Many of the characters are built around the issues that McCarthy wants to examine and it is this utilitarian quality that flattens the characterization in so many instances. Priss Hartshorn is less of a character than a prism through which the reader is lectured on the pros and cons of breast-feeding versus bottle-feeding and, later on, the frustrations of toilet training. Similarly, Dottie Renfrew, despite being the most viscerally sympathetic and accessible character, functions primarily as a means of discussing contraception, particularly diaphragms (or "pessaries") and the pitfalls of premarital sex. Dottie features prominently in the first few chapters and her near total disappearance afterwards is yet one more disappointment. Kay Strong, an outspoken social climber whose alcoholic playwright husband beats her and then has her committed, is the most broadly melodramatic of the characters and the arc of her story provides a somewhat fractured overall narrative form, but I found her generally unconvincing, especially as her marriage devolves into an almost Victorian nightmare.

What surprised me the most about The Group is how little support McCarthy gives to women's education.
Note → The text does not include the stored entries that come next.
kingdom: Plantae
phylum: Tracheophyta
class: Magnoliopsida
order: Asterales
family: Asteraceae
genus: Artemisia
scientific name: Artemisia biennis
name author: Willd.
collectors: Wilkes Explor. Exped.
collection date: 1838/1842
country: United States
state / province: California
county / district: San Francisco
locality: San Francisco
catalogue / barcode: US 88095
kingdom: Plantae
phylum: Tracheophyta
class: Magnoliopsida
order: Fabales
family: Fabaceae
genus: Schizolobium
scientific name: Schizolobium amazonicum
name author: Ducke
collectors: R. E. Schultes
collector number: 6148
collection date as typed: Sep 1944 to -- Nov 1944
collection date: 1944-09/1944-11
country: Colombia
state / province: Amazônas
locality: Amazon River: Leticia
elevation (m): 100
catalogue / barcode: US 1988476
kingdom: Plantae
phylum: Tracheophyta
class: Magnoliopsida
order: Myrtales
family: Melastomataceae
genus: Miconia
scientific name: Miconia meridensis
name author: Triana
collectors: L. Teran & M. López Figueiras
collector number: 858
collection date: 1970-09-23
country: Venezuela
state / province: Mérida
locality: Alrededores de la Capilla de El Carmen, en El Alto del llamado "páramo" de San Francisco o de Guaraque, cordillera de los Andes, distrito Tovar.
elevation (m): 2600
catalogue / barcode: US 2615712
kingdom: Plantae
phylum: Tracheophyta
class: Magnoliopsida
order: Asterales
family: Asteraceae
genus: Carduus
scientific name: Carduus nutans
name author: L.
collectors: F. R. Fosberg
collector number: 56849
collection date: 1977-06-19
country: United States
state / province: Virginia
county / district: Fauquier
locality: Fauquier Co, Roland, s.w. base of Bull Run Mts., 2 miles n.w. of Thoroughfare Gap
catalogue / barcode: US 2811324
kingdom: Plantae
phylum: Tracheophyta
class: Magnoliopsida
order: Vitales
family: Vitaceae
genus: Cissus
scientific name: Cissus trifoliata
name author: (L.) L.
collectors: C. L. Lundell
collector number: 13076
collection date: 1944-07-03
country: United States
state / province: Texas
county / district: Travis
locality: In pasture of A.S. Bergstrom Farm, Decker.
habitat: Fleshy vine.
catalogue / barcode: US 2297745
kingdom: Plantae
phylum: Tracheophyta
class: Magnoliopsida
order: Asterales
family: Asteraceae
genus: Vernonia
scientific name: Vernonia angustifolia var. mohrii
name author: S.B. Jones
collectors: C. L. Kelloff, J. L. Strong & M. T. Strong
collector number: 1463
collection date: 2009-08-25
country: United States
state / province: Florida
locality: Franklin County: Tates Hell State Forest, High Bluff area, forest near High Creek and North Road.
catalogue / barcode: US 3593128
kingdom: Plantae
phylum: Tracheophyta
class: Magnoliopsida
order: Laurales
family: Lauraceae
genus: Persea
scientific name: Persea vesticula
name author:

Norine Schmittlapp, a liberated socialist who divorces her impotent husband to marry a Jewish man trying to pass as a WASP, claims that her Vassar education made her "crippled for life," while the multi-lingual but deeply naive Libby MacAusland's literary ambitions are rather sniffily derided as the poor efforts of an amateur. While the professional trials of the girls are clearly the result of a deeply sexist system - Libby is told to marry a publisher rather than pursue a career in publishing, while Polly Andrews is forced to sell her blood until a husband arrives on the scene - Vassar itself comes in for some hard knocks, and, while it's true that some people will never be or want to be intellectuals, the naivete, political vacuousness, and lassitude of the girls doesn't speak well for the institution that produced McCarthy herself. They may read George Eliot, Shakespeare, Frazer, and Freud, but they're not portrayed as capable of really understanding what they read. McCarthy spares none of her characters, but in so doing, it's hard to see her as anything but pitiless. She skewers a patriarchal system, but she leaves no survivors, and none of the characters ever manage to see what McCarthy herself sees - a patriarchal system that entraps even those that it exploits into favoring its continued survival.